Harry swung and rolled.

He threw himself with all his power and ended on top of the avian, all the other birds carefully watching them.

"Ready?" He asked the worm.

The bird dived, from the East of the library's nave. Other birds flew with them. Other birds flew towards them.

They aproached the center of the building, the fountain at the base.

"I am so—" said the worm.

"I know," Harry said, not truly sad, maybe even happy.

An alliance, the book said. That little clever traitor worm, thought Harry. Selling me for books.

Harry spat the worm, flinging him to safety. The bird he was mounting soared again. And he flew opening his arms like the time he friended the hippogriph.

Will I be normal?
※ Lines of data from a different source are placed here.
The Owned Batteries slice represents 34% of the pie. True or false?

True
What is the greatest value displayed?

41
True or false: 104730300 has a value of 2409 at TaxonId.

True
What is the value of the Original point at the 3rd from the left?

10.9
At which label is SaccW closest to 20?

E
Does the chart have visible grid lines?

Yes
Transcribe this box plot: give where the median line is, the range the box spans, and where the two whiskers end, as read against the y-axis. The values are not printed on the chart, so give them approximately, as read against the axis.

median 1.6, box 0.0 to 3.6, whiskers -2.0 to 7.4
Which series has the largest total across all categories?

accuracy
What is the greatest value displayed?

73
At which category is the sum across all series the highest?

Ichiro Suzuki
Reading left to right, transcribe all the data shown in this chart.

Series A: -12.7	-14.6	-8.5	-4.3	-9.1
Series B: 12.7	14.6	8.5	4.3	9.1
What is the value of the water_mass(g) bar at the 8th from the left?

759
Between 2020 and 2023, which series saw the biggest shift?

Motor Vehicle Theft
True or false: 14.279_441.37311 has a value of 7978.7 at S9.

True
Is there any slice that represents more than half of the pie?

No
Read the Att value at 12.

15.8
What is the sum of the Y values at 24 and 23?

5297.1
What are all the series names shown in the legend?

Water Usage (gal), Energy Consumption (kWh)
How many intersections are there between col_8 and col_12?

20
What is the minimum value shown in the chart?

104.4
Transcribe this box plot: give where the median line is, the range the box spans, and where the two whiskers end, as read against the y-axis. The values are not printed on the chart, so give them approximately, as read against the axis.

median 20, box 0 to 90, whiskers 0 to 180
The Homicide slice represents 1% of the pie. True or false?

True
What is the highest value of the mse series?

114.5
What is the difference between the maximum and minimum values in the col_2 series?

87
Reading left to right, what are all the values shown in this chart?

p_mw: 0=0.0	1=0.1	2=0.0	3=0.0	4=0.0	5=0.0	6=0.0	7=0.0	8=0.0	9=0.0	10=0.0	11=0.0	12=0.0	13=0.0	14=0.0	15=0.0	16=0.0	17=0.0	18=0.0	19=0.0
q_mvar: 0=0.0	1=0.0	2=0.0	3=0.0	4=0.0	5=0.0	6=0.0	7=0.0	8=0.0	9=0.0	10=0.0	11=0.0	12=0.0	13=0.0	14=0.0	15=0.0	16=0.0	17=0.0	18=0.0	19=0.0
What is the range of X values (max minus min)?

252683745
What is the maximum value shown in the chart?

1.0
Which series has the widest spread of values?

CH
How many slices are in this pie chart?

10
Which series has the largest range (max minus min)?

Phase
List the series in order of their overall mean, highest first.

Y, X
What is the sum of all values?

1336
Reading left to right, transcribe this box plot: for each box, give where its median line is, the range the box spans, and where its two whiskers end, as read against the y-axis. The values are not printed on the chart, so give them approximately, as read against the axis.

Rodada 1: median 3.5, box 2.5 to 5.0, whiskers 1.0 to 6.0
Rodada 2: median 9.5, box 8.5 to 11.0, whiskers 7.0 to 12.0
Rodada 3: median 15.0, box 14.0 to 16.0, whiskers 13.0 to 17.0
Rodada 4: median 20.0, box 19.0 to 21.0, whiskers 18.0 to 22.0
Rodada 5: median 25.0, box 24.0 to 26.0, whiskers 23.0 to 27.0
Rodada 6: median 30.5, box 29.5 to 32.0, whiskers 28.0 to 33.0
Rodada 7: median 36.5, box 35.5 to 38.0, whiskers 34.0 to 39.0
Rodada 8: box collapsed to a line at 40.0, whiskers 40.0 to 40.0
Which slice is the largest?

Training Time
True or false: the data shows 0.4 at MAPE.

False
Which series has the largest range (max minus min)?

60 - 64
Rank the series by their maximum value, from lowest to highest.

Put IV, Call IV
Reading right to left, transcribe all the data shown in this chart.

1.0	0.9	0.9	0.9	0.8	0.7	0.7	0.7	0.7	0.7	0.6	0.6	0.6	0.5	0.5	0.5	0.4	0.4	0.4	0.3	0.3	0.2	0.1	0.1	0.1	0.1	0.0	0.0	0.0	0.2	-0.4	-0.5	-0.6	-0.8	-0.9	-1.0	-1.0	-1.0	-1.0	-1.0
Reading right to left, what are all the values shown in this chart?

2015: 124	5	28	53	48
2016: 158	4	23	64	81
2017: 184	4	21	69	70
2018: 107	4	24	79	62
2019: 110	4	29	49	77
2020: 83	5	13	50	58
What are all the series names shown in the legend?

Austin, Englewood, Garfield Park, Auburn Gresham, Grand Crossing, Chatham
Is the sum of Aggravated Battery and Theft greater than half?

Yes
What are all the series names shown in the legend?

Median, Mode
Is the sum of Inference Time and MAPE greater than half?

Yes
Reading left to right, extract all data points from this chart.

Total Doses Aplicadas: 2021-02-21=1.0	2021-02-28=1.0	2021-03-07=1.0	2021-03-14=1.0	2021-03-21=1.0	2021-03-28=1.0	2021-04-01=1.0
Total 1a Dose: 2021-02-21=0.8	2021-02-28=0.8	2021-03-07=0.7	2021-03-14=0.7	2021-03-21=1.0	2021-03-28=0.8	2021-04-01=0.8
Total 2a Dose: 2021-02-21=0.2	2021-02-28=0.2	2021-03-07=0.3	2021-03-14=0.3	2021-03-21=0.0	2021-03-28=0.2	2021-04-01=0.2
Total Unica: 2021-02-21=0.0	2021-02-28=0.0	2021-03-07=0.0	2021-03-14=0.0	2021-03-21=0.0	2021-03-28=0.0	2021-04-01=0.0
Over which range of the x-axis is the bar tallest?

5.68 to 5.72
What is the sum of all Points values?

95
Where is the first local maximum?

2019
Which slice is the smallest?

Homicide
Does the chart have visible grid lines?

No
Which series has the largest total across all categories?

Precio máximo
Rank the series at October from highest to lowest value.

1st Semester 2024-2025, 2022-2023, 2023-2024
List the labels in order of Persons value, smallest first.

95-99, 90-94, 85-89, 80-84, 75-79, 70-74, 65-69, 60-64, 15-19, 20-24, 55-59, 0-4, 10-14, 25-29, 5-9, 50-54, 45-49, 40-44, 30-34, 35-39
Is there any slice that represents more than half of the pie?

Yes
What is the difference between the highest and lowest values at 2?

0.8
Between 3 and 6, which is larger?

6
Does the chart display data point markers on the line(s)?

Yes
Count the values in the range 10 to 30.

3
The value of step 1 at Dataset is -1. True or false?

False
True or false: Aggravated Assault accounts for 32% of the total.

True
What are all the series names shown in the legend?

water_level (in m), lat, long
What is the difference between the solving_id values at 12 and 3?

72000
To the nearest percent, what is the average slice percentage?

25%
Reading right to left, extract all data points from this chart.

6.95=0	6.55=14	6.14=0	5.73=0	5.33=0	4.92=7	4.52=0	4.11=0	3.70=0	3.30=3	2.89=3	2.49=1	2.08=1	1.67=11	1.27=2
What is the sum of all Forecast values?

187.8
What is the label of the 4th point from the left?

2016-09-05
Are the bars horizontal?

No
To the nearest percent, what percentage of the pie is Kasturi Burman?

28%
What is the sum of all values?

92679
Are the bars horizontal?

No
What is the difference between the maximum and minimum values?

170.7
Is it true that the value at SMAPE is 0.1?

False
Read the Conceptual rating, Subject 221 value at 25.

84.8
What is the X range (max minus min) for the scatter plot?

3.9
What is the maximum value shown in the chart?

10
Harry worried.

At this moment he and the owl were in the highest point of this nave. The other birds were centered all around him.

The man and his owl were nervous, one from an uncertain afterlife, the other from the present one.

They swept up separating, like the one crow on the swarm that sees the rabbit.

All the mass of birds could only see Harry and the barn owl's back, taking off as they reached towards the very peak of a corbel-like cave.

And on it a falcon slept, seldom seen, the most powerful of them all.

Harry was on a weak joy, but upon seeing the mighty avian of the library he felt elated.

The falcon of the golden eyes then came to them, and on one hundred yards above the ground all of the birds and hawk torn the prey.

Apart they cracked Harry first. And up they grabbed his heart, the one Lord Voldemort gave him.

So on his last moments Harry wondered. He wondered where torn and demented souls lie.

'Cause, I am a Horcrux, he said to himself. A horcrux, an unwilling one.

Will, he thought .Will I, or any of my broken brethren ever see you?